Capturing the struggles and triumphs of the people who shaped county politics is a bipartisan goal, said Natalie Fousekis, director of the center and professor of history. “We are honoring a Republican, a Democrat and a ‘decline to state.’  We couldn’t be more bipartisan than that,” she told the group.

Dick Ackerman, retired state senator and member of the Cal State Fullerton Philanthropic Foundation Board, served as master of ceremonies, introducing the honorees.

Barbaro, a trial attorney, said when he arrived from Detroit in 1953 Orange County’s population of 219,000 people were mostly Republicans surrounded by orange groves, and chili and strawberry fields.

He served as the chair of the Democratic Party in the mid 1970s, raising $500,000 for the party in four years and registering more Democrats than Republicans in 1978, for the first time in county history.
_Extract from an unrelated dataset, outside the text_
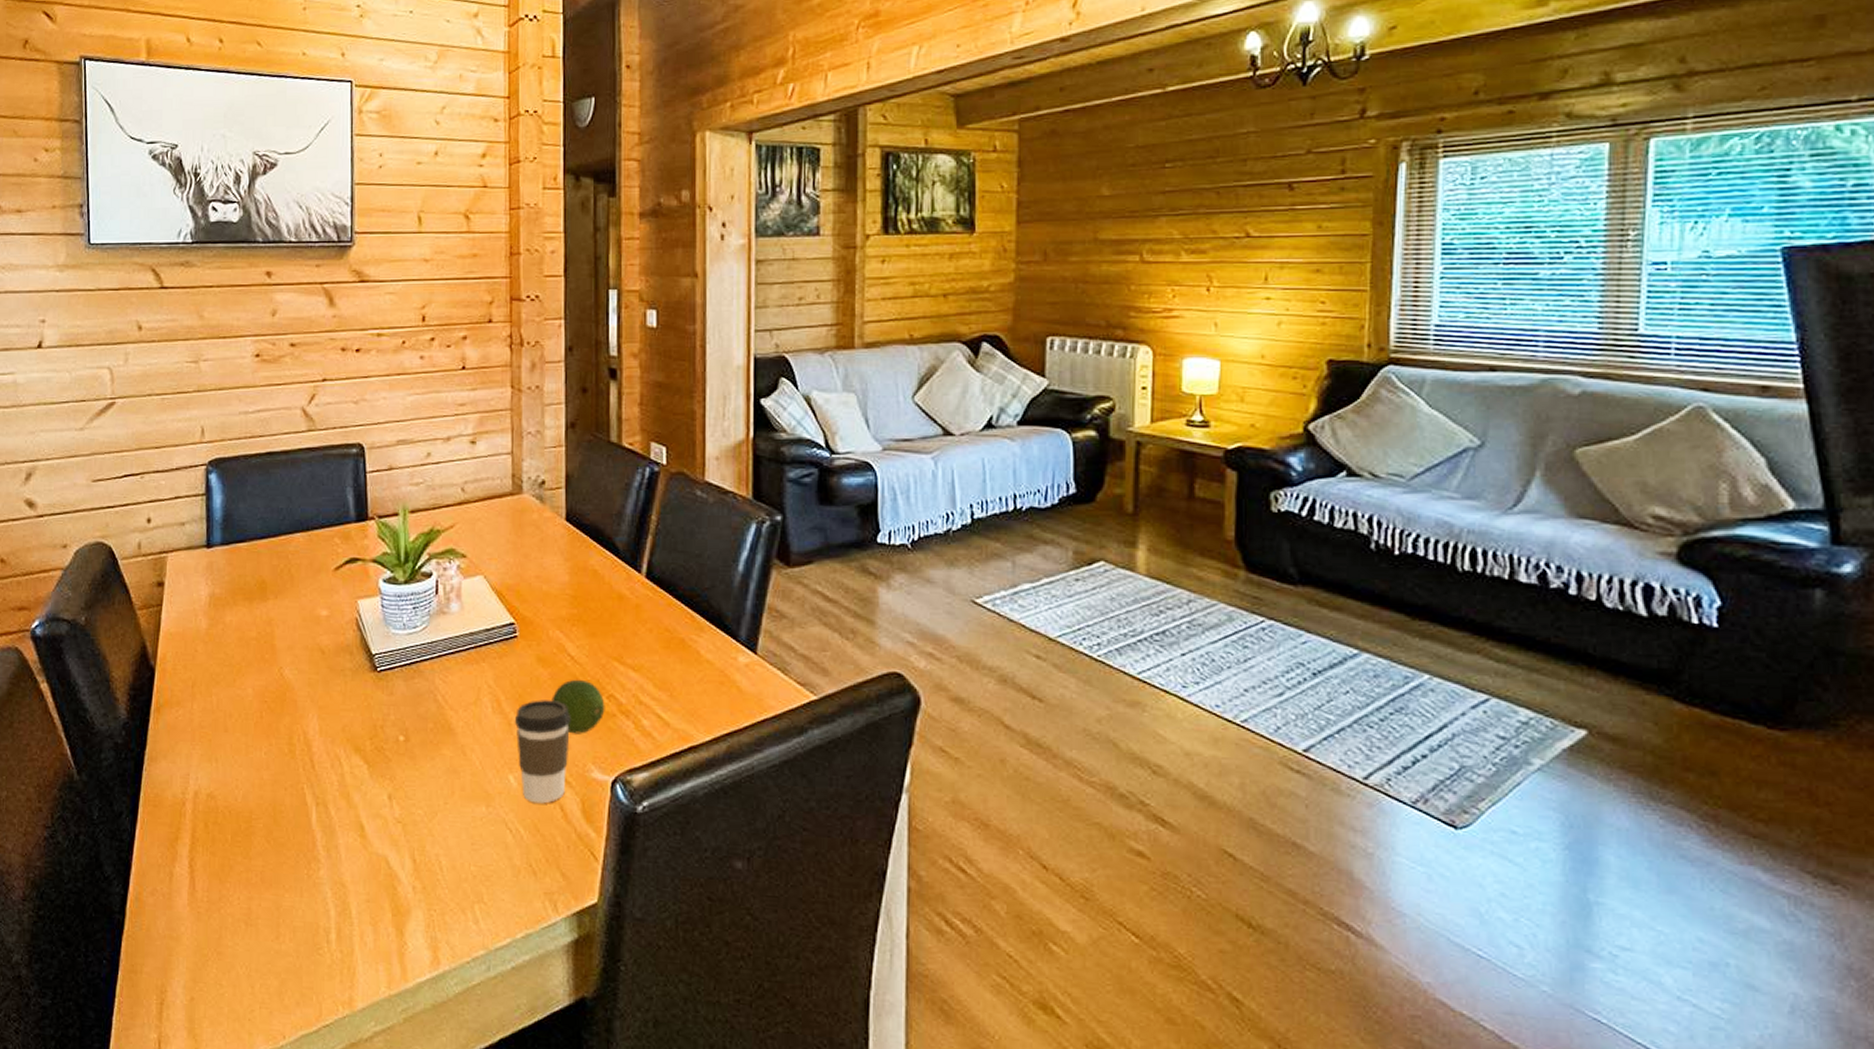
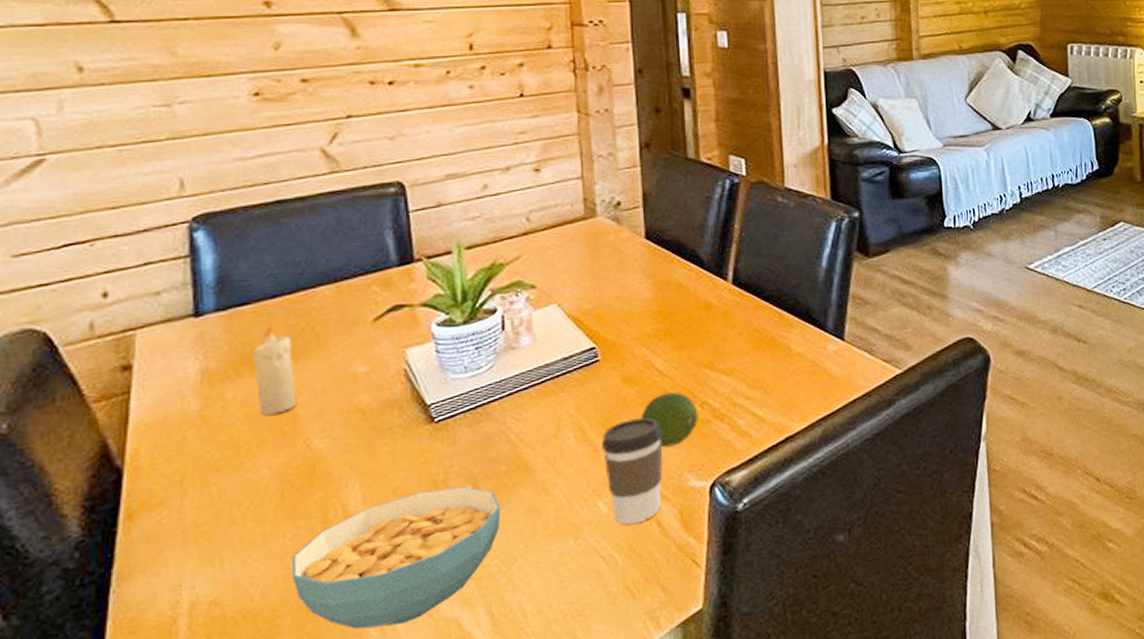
candle: none [244,562,274,642] -> present [252,325,296,416]
cereal bowl: none [265,733,426,850] -> present [291,486,501,629]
He chaired the party again from 2001 to 2012, and continues to push for political plurality in today’s Orange County population of 3.3 million.

Grindle, a former aeronautical engineer, served as an Orange County planning commissioner from 1973 to 1976. The experience prompted her to launch another career and the “endless job” of campaigning for political finance reform and a codes of ethics.

“I’m proud of the impact I’ve had on Orange County politics through the TINCUP (Time Is Now, Clean Up Politics) ordinance, the gift ban (on county elected officials and employees) and the ethics commission,” she said. The county’s Campaign Finance and Ethics Commission to oversee the county’s campaign reform ordinance is still a work in progress, she added.

“We need the ethics commission to make sure we all play by the same set of rules,” Grindle said. “It won’t happen in my lifetime, but sooner or later the money has to be taken out of politics.”  

Vasquez, former director of the Peace Corps and U.S. Ambassador, is currently Southern California Edison’s senior vice president of government affairs. He was the first person of color to serve on Orange County’s Board of Supervisors.

Orange County’s Disney and Knott families, and strong political and community leaders, including Cal State Fullerton’s late President Emeritus Jewel Plummer Cobb, all influenced his political path, he said.

Vasquez shared his motivation, a call to action from Supreme Court Justice Anthony Kennedy, who said: “Every generation is a trustee of this nation’s future for the next generation.”

“All of us, in our own way, have a unique responsibility to be trustees,” Vasquez said.

The center’s student-driven oral history program will celebrate its 50th year in 2018. It is the largest regionally focused oral archive in the state and holds nearly 6,000 recorded interviews, related transcripts, photographs and other materials. The honorees’ oral histories and video interviews will be added to the collection, and are posted here.

In October 2015, COPH honored Former State Assemblyman Jim Morrissey, former Congressman Jerry Patterson and former state Assemblywoman Marilyn Brewer. Marian Bergeson, Lynn Daucher and Lois Lundberg were added in 2014 at the inaugural event  of the center’s Orange County Politics Project.

COPH was awarded a $425,000 National Endowment for the Humanities Challenge Grant in 2011 for the renovation and expansion of the center. The center has raised $2 million of the $3.5 million needed for its expansion and climate-controlled storage planned for the Pollak Library on campus.